URAIAN TUGAS: Tuliskan kembali seluruh bacaan tentang judi online di bawah ini kata demi kata, tanpa mengubah apa pun.

BACAAN LATIHAN:
- - - -

Judi Online: Harapan, Candu dan Kemiskinan
NU CILACAP ONLINE – Judi online yang semakin hari semakin tak terbendung keberadaannya. Antara etika yang privat dan moralitas yang semu bagi yang memainkannya.
Melansir Kompas. com. Penjudi online jumlahnya sangat besar di Indonesia mencapai 2,1 juta orang dan didominasi orang-orang berpengahasilan rendah.
Terkadang justru yang bermain kebanyakan adalah kelas-kelas ekonomi menengah bawah. Yang justru seharusnya membelanjakan uangnya untuk hal-hal yang mendasar seperti kebutuhan sehari-hari.
Tentang bagaimana logika berjudi itu. Saya yang memang tak begitu tertarik pada judi. Baik judi secara konvensional atau online. Bukan saya tidak memiliki rasa senang pada setiap permainannya.

- - - -

BAGIAN DATA:
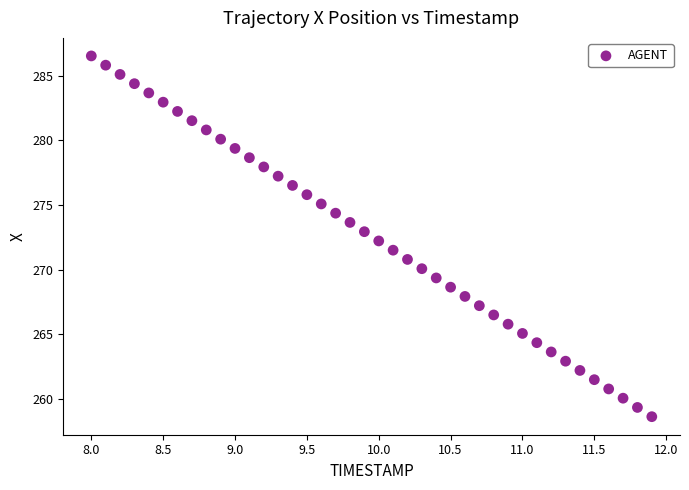

What is the range of X values (max minus min)?

3.9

- - - -

JAWABAN LATIHAN:
Judi Online: Harapan, Candu dan Kemiskinan
NU CILACAP ONLINE – Judi online yang semakin hari semakin tak terbendung keberadaannya. Antara etika yang privat dan moralitas yang semu bagi yang memainkannya.
Melansir Kompas. com. Penjudi online jumlahnya sangat besar di Indonesia mencapai 2,1 juta orang dan didominasi orang-orang berpengahasilan rendah.
Terkadang justru yang bermain kebanyakan adalah kelas-kelas ekonomi menengah bawah. Yang justru seharusnya membelanjakan uangnya untuk hal-hal yang mendasar seperti kebutuhan sehari-hari.
Tentang bagaimana logika berjudi itu. Saya yang memang tak begitu tertarik pada judi. Baik judi secara konvensional atau online. Bukan saya tidak memiliki rasa senang pada setiap permainannya.